Mary nodded emphatically. "Oh, I would! I'd love it!" Then she laughed at her mother's puzzled expression.

"You can't understand it, can you? Your whole brood is turning out to be the kind that pines to be 'in the swim' for itself. Still, you didn't cluck distractedly when Joyce went to New York and Holland into the Navy, and you followed Jack up here when he struck out for himself, and you know Norman's chosen work is liable to take him anywhere on the face of the globe. So I don't see why you should cluck at me when I edge off after the others."
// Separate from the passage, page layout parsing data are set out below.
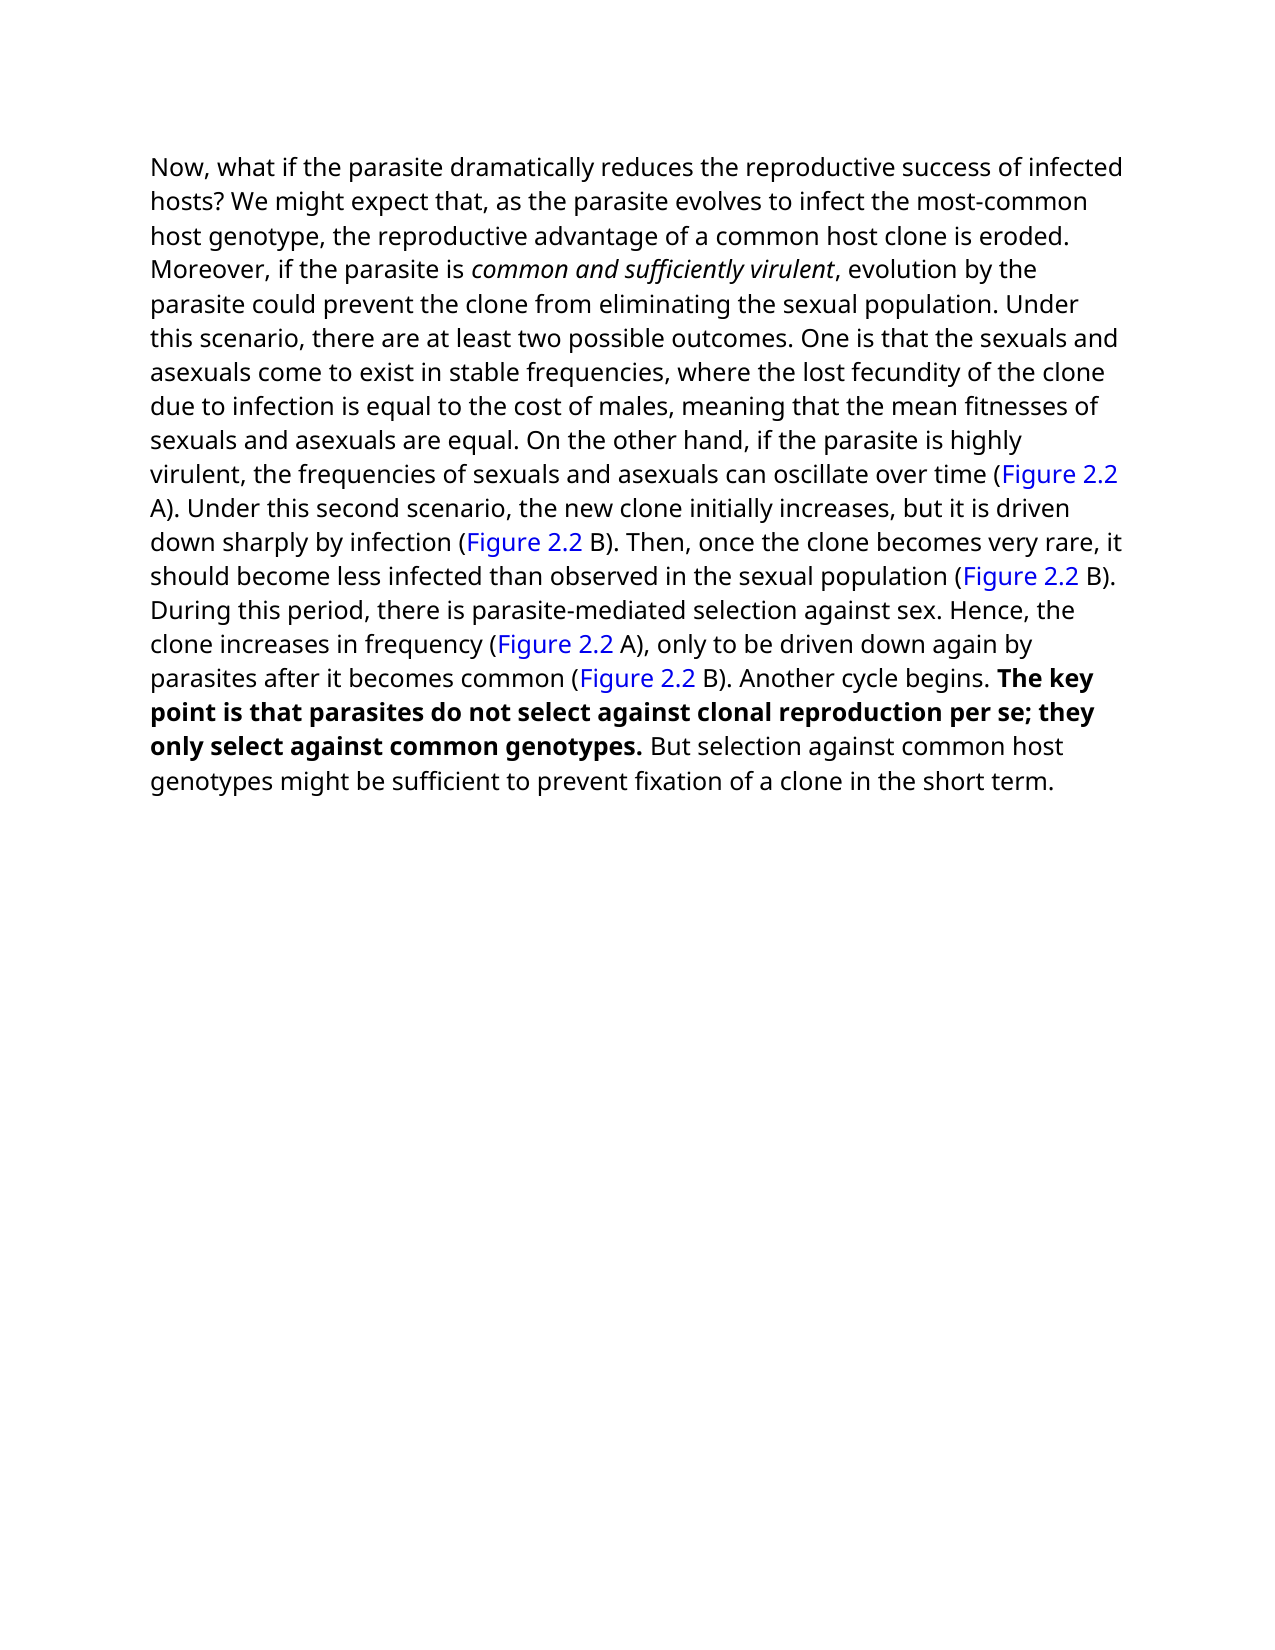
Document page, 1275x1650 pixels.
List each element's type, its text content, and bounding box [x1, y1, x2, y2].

text Now, what if the parasite dramatically reduces the reproductive success of infected hosts? We might expect that, as the parasite evolves to infect the most-common host genotype, the reproductive advantage of a common host clone is eroded. Moreover, if the parasite is common and sufficiently virulent, evolution by the parasite could prevent the clone from eliminating the sexual population. Under this scenario, there are at least two possible outcomes. One is that the sexuals and asexuals come to exist in stable frequencies, where the lost fecundity of the clone due to infection is equal to the cost of males, meaning that the mean fitnesses of sexuals and asexuals are equal. On the other hand, if the parasite is highly virulent, the frequencies of sexuals and asexuals can oscillate over time (Figure 2.2 A). Under this second scenario, the new clone initially increases, but it is driven down sharply by infection (Figure 2.2 B). Then, once the clone becomes very rare, it should become less infected than observed in the sexual population (Figure 2.2 B). During this period, there is parasite-mediated selection against sex. Hence, the clone increases in frequency (Figure 2.2 A), only to be driven down again by parasites after it becomes common (Figure 2.2 B). Another cycle begins. The key point is that parasites do not select against clonal reproduction per se; they only select against common genotypes. But selection against common host genotypes might be sufficient to prevent fixation of a clone in the short term. [150, 150, 1125, 797]
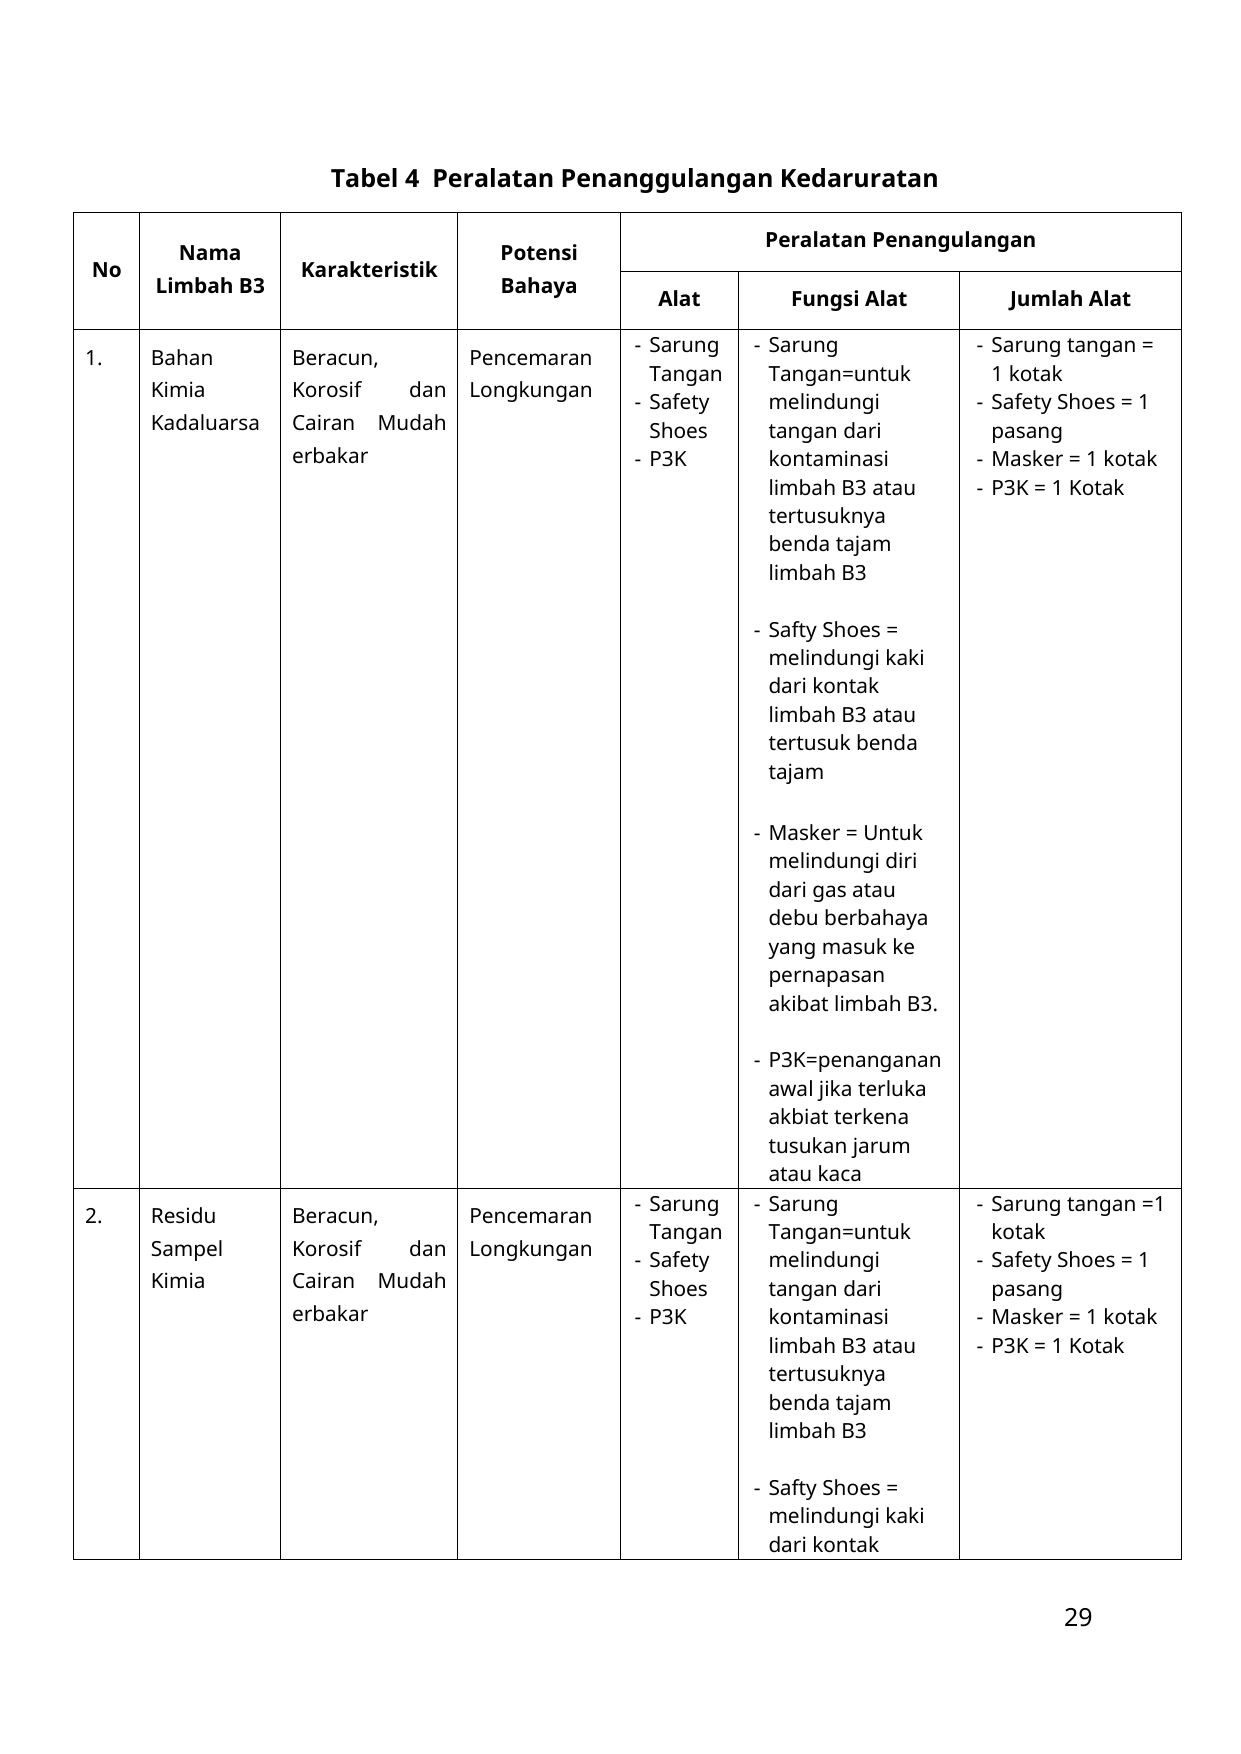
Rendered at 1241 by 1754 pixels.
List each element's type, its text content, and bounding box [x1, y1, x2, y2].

table_cell Fungsi Alat [739, 272, 959, 329]
table_cell Pencemaran Longkungan [458, 330, 620, 1188]
table_cell Jumlah Alat [960, 272, 1181, 329]
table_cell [960, 1189, 1181, 1558]
table_cell Pencemaran Longkungan [458, 1189, 620, 1558]
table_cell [739, 1189, 959, 1558]
table_header Potensi Bahaya [458, 213, 620, 329]
table_header Karakteristik [281, 213, 457, 329]
table_cell 2. [74, 1189, 139, 1558]
text Tabel 4 Peralatan Penanggulangan Kedaruratan [177, 160, 1092, 194]
table_cell Sarung Tangan Safety Shoes P3K [621, 1189, 738, 1558]
table_cell Residu Sampel Kimia [140, 1189, 280, 1558]
table_cell Bahan Kimia Kadaluarsa [140, 330, 280, 1188]
table_cell Beracun, Korosif dan Cairan Mudah erbakar [281, 330, 457, 1188]
table_header Nama Limbah B3 [140, 213, 280, 329]
table_cell Sarung Tangan=untuk melindungi tangan dari kontaminasi limbah B3 atau tertusuknya benda tajam limbah B3 Safty Shoes = melindungi kaki dari kontak limbah B3 atau tertusuk benda tajam Masker = Untuk melindungi diri dari gas atau debu berbahaya yang masuk ke pernapasan akibat limbah B3. P3K=penanganan awal jika terluka akbiat terkena tusukan jarum atau kaca [739, 330, 959, 1188]
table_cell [281, 1189, 457, 1558]
table_cell Alat [621, 272, 738, 329]
table_cell Sarung Tangan Safety Shoes P3K [621, 330, 738, 1188]
table_header Peralatan Penangulangan [621, 213, 1181, 271]
table_cell 1. [74, 330, 139, 1188]
table_cell Sarung tangan = 1 kotak Safety Shoes = 1 pasang Masker = 1 kotak P3K = 1 Kotak [960, 330, 1181, 1188]
table_header No [74, 213, 139, 329]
Mrs. Ware smiled into the merry eyes waiting for their answer. "I'm not trying to stop you entirely," she replied. "I'm only warning you to go slowly and to be very careful. As long as there is nothing especial you have set your heart on accomplishing, it seems unwise to snatch at the first chance that offers. You're very young yet, remember, only eighteen."

Mary made no answer for several minutes. Down in her heart was the feeling that some day her life would mean far more to the world than Joyce's career as an artist or Holland's as a naval officer. She had felt so ever since that first day at Warwick Hall, when she gazed up at the great window of Edryn's tryst, where his coat of arms gleamed like jewels in its amber setting. As she had listened to the flood of wonderful music rolling up from below, something out of it had begun calling her. And it had gone on calling and calling with the compelling note of a far-off yet insistent trumpet, into a world of nameless longings and exalted ambitions, of burning desire to do great deeds. And finally she had begun to understand that somewhere, some day, some great achievement awaited her. Like Edryn she had heard the King's call, and like him she had whispered his answer softly and reverently as before an altar:

"Oh list!
Oh heart and hand of mine, keep tryst—
Keep tryst or die!"

It was still all vague and shadowy. With what great duty to the universe she was to keep tryst she did not yet know, and it was now two years since she had heard that call. But the vision still stayed. Inwardly she knew she was some sort of a Joan of Arc, consecrated to some high destiny. Yet when she thought of explaining anything so intangible, she began to smile at the thought of how ridiculous such an explanation would sound, shouted out in broad daylight, above the roar of the train. Such confidences can be given only in twilight and cloisters, just as the call itself can come only to those who "wake at dawn to listen in high places."

But feeling presently that she must give some definite reason to her mother for wanting to start out to seek her fortunes, she leaned across the aisle and slipped a railroad folder from Jack's coat pocket. It had a map on one side of it, and spreading it across both her lap and her mother's, she laid her finger on a spot within the boundary lines of Kentucky.

"Don't you remember my little primary geography?" she asked. "The one I began to study at Lee's ranch? I had a gilt paper star pasted right there over Lloydsboro Valley, and a red ink line running to it from Arizona. I remember the day I put them there, I told Hazel Lee that there was my 'Promised Land,' and that I'd vowed a vow to go there some day if the heavens fell. I'll never forget the horror on her little freckled face as she answered, 'Aw, ain't you wicked! I bet you never get there now, just for saying that!'

"But I did get there!" she continued with deep satisfaction. "And now I've made up my mind to go back there to live some of these days. You see, mamma, my visit there was like the trial trip that Caleb and Joshua made to 'spy out the land.' Don't you remember the picture in Grandmother Ware's Bible of the two men coming back with such an enormous bunch of grapes on a pole between them that they could hardly carry it? It proved that the fruits of Canaan were better and bigger than the fruits of any other country. That was what my visit did; proved that I could be better and happier in Lloydsboro Valley than anywhere else in the world."

There was a moment's silence, then she added wistfully, "Somehow, when you're there, it seems easier to keep 'the compass needle of your soul true to the North-star of a great ambition.' There's so much to inspire one there. I have a feeling that if I could only go back to live, I'd— Oh, I hardly know how to express it! But it would prove to be my 'high place,' the place where I'll hear my call. So the great reason why I want to start right away to earn money is that I may have enough as soon as possible to buy a home back there. That's my dearest day-dream, and I'm bound to make it come true if I have to wander around in the wilderness of hard work as long as the old Israelites did in theirs. You're to come with me. That's one of the best parts of my dream, for I know how you've always loved the place and longed to go back. Now, don't you think that's an object good enough and big enough to let me go for?"